**REQUEST**
Copy the lines below, beginning with the line "1: median 5, box 3 to 7, whiskers 1 to 9" and continuing through the line "9: median 77, box 75 to 79, whiskers 73 to 81", with "whiskers" replaced by "whisker ends" everywhere. Leave everything else unchanged.

**EXERCISE DATA**

========

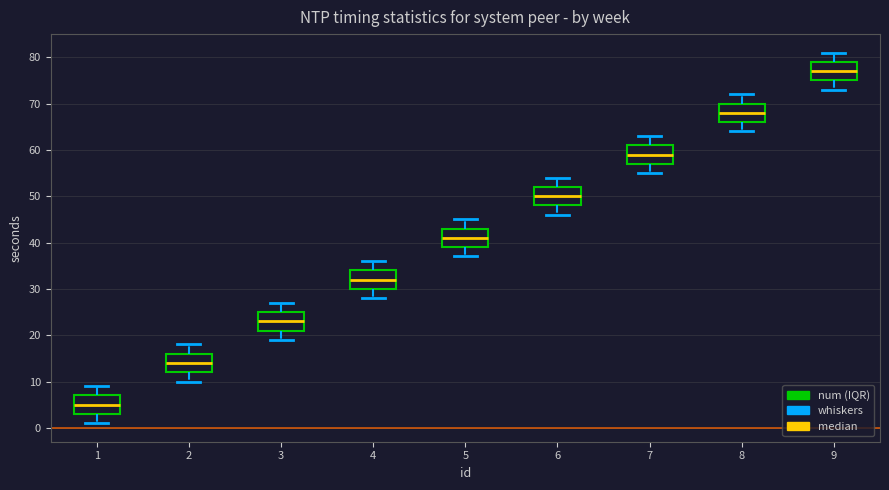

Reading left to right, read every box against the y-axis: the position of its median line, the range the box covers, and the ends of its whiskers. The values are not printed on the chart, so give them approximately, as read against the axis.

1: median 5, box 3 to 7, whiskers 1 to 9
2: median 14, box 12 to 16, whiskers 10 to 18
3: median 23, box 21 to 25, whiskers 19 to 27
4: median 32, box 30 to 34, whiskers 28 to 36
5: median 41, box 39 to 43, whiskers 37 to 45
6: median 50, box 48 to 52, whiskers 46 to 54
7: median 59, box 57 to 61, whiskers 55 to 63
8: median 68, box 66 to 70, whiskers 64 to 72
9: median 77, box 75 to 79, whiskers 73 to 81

========

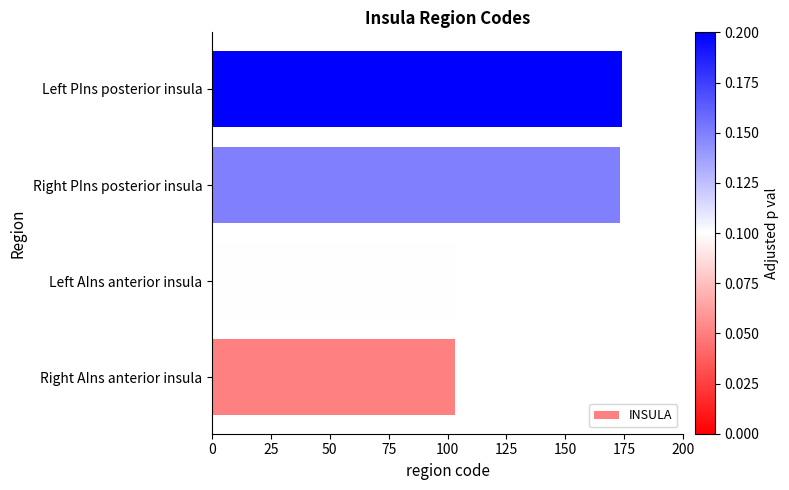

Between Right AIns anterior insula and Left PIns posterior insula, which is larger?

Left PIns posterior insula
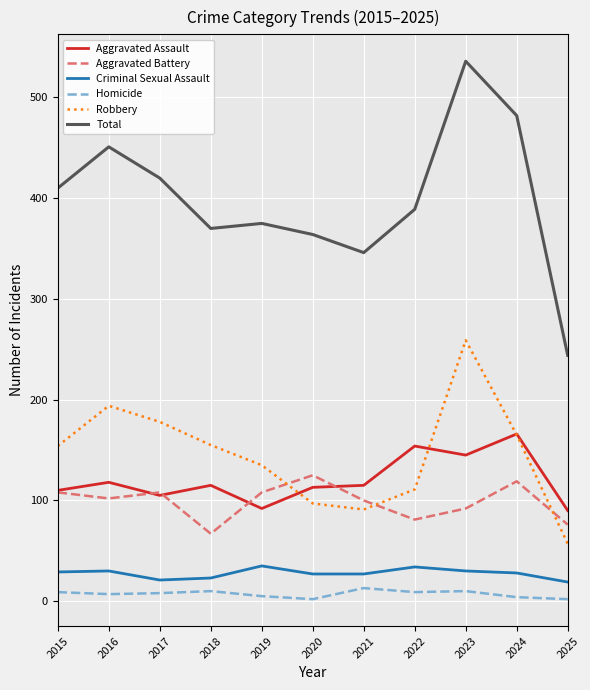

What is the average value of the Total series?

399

========

**WRITTEN SOLUTION**
1: median 5, box 3 to 7, whisker ends 1 to 9
2: median 14, box 12 to 16, whisker ends 10 to 18
3: median 23, box 21 to 25, whisker ends 19 to 27
4: median 32, box 30 to 34, whisker ends 28 to 36
5: median 41, box 39 to 43, whisker ends 37 to 45
6: median 50, box 48 to 52, whisker ends 46 to 54
7: median 59, box 57 to 61, whisker ends 55 to 63
8: median 68, box 66 to 70, whisker ends 64 to 72
9: median 77, box 75 to 79, whisker ends 73 to 81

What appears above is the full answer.